人形手の少なかった昔を思い出したと、苦笑しながら彼女が言っていた。
そんな事を話していると。
「楓ー! もうボクには無理ダよ、代わっテー!」
遠くからラフィーナがおぼつかない足取りで駆けてきた。
休日のデート服といった感じのカジュアルな装いもよく似合っており、その可憐さは人形故の整ったプロポーションと相まって、自分とは異なる次元に居ると言ってよい。
ぶっちゃけ、可愛いのだ。おのれ魔女め。
「クックックッ。どこへ行こうと言うのかしら、ラフィーナ。まだ地獄のジェットコースター変顔写真フルコンプリートは、半分しか埋まってないわよ?」
「もうヤダー! ボク、一応ここのプリンセスなのニー!」
うわぁ……なんて恐ろしいチャレンジを。
ラフィーナには悪いけれど、これは全力でスルーしよう。
ハリーを休ませる為に自ら代役を買って出たその勇気は素晴らしいが、少々お嬢様を甘く見過ぎだ。
ラフィーナは首根っこを掴まれて、体格の小さなお嬢様にズルズルと引きずられていった。むごい。
その様子を見ていたハリーが、呆れるように嘆息をつく。
「……時に、アピィがあの執事人形を黒幕だと見破った理由、君は聞いたか?」
「いいえ? ハリーさんのはお聞きしましたが……」
確かハリーが気付いたのは、ハートオブジェンガに細工を施せたのが彼以外に居なかったからだとか、何とか。

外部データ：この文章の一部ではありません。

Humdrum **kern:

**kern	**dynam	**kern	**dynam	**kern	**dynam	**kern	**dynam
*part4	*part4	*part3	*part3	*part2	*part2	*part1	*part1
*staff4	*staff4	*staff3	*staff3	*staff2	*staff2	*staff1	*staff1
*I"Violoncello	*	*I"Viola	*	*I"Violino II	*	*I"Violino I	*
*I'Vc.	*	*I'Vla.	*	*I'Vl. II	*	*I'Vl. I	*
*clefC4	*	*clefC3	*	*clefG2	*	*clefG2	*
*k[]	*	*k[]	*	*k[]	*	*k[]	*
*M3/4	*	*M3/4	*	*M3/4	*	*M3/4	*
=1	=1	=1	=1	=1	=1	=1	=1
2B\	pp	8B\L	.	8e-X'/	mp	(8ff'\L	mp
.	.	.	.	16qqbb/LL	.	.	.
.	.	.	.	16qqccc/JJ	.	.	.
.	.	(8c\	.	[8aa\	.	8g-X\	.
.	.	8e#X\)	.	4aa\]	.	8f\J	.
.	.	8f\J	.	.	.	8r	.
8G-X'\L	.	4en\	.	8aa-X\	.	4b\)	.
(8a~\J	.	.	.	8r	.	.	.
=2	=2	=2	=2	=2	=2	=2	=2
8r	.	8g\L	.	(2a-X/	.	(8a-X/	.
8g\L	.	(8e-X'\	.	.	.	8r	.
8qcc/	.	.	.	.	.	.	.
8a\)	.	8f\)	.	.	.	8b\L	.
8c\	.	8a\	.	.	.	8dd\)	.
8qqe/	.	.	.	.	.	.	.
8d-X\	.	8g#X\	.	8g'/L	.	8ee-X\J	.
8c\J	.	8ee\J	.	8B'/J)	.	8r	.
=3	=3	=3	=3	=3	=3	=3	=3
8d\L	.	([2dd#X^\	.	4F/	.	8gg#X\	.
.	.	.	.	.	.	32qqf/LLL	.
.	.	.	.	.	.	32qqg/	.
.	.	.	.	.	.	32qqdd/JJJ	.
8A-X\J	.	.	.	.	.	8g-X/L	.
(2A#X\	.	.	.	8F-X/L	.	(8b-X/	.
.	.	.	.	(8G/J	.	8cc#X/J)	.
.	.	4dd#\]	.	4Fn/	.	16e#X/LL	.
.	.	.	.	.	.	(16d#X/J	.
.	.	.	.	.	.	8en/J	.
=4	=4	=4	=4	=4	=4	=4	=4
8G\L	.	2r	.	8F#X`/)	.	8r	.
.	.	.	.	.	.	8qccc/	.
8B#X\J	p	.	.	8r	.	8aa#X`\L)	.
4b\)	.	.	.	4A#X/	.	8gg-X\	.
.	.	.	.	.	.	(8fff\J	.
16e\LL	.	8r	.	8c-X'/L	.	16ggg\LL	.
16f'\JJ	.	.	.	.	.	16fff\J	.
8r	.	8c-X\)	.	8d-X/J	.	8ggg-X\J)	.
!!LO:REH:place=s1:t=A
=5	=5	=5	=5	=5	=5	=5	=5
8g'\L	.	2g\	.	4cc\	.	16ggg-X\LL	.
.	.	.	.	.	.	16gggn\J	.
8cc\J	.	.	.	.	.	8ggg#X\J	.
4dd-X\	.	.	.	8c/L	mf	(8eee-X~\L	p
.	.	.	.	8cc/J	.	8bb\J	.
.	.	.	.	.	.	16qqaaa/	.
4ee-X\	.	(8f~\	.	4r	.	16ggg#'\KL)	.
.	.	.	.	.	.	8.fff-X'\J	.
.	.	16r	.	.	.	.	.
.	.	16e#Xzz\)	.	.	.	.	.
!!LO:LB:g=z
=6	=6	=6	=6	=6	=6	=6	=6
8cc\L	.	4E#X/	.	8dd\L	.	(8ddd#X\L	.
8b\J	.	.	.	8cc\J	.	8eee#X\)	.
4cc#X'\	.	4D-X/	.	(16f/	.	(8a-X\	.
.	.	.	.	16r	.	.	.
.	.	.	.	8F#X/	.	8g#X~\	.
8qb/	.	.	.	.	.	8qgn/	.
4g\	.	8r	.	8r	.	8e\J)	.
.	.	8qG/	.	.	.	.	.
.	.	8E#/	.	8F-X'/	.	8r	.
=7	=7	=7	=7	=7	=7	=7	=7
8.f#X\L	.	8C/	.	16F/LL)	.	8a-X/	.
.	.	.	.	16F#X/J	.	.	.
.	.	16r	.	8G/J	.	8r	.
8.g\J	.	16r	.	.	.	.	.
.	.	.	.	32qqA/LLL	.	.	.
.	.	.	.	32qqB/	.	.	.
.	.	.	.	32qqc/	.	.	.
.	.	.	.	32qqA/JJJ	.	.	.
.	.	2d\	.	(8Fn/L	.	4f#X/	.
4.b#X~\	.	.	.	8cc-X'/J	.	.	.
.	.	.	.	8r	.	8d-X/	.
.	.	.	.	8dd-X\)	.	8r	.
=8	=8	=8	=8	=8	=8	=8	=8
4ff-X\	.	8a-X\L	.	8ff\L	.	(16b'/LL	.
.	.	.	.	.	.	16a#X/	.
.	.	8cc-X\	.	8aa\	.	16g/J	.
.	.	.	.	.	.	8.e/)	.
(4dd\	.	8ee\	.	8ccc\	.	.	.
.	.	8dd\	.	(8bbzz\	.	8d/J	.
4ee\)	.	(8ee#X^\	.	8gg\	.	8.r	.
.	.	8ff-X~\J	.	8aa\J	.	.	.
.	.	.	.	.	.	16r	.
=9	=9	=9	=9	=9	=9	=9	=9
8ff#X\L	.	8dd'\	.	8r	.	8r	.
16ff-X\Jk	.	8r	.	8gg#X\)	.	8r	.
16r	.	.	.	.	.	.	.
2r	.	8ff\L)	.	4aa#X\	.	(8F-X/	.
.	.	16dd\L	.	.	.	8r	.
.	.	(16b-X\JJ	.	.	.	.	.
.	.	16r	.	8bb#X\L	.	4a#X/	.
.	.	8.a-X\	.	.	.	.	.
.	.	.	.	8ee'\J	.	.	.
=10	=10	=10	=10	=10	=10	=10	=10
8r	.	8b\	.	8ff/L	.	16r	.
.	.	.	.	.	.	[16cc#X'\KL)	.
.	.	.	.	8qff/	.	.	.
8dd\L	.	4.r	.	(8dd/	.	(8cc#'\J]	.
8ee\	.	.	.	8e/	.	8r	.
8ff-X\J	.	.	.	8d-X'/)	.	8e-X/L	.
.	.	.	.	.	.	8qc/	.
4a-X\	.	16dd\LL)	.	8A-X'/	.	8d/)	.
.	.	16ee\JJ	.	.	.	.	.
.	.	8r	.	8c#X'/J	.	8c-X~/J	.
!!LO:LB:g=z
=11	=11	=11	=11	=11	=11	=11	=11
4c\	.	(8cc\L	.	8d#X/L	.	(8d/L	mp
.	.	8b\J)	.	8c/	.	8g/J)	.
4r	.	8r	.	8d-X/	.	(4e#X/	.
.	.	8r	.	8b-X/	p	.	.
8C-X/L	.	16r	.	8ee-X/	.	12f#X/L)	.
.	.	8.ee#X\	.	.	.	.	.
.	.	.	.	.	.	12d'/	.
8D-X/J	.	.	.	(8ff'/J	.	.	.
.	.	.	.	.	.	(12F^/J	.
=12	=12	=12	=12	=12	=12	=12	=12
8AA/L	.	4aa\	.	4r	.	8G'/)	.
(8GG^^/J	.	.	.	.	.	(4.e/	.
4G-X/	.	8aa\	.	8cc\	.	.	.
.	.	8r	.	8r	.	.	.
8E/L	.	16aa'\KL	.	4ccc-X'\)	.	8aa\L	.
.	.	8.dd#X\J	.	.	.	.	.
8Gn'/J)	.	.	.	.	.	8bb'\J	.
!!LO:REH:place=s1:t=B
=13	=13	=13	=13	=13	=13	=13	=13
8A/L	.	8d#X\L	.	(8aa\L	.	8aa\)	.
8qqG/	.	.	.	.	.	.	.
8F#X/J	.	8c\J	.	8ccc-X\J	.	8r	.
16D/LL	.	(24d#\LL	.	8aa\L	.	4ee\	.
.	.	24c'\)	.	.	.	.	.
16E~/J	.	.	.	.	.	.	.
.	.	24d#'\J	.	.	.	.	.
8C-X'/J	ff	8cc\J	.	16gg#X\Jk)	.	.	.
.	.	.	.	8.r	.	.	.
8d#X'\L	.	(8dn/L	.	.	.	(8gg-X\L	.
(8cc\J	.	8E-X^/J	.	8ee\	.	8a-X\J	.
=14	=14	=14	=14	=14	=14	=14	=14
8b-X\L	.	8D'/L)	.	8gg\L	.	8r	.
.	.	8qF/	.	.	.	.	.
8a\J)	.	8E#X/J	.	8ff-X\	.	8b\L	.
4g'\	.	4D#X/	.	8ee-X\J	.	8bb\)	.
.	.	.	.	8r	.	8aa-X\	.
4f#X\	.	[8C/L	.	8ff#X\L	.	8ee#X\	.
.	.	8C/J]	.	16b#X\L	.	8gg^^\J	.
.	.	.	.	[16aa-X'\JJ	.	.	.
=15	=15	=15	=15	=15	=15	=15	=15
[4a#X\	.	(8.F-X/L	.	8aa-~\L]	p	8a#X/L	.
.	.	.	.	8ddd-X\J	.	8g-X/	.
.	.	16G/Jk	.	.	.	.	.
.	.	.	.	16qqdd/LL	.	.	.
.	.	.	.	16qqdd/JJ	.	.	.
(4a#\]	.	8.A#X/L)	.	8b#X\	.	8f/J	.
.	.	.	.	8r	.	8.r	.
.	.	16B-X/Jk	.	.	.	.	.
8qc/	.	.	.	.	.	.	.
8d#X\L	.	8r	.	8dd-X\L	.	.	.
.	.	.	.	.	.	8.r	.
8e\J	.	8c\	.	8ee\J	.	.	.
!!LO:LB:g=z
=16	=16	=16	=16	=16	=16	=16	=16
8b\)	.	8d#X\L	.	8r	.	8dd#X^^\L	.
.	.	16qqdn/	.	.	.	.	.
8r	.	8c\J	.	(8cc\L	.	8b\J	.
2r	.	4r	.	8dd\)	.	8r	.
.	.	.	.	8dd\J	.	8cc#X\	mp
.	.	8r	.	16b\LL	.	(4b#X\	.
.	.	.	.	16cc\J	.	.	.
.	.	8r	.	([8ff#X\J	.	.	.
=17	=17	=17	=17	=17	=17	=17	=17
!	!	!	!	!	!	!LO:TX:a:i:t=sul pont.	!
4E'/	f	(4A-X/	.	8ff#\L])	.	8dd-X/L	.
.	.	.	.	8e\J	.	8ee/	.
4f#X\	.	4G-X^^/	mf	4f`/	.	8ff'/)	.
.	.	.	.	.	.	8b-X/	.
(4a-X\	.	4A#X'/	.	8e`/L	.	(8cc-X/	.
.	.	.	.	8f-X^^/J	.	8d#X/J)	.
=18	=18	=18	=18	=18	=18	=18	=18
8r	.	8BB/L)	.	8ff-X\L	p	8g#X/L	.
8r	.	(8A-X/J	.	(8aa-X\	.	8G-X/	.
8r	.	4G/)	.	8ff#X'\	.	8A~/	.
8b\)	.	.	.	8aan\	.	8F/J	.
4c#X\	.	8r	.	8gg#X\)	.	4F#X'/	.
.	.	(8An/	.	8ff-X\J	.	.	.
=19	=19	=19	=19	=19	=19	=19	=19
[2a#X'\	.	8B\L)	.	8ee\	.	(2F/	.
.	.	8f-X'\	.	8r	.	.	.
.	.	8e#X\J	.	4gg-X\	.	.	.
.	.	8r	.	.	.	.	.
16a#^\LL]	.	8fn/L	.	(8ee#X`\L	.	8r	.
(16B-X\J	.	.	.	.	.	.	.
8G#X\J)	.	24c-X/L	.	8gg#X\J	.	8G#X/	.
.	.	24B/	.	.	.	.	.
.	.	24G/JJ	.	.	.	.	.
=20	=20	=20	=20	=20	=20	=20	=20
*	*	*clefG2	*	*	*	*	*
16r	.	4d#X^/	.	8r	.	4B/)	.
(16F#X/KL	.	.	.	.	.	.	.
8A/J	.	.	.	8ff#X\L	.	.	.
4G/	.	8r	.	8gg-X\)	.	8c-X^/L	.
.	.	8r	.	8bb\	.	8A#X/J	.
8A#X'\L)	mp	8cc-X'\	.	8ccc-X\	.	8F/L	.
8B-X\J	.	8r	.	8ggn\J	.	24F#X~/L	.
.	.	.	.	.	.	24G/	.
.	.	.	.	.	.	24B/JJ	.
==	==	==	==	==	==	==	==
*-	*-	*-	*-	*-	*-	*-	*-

賢能たるお嬢様なら、もっと些細な違和感に気付けたのだろうか――。
ハリーがドリンクに口をつけ、ひと呼吸置いてから続けた。
「名無しのモブの癖に出番が多かったから、だそうだ」
……ああ、うん。言いそう。
納得してしまって申し訳ございません、と心の中でお嬢様に謝罪する。
「あいつ、本当にノリと勢いで生きてるんだな」
「……楽しそうで何よりでございますね」
私見は大いに混じっているが、良い御方なのだ。間違いなく。
ただちょっと、お散歩災害魔女というあだ名は否定できないなと、改めて思った。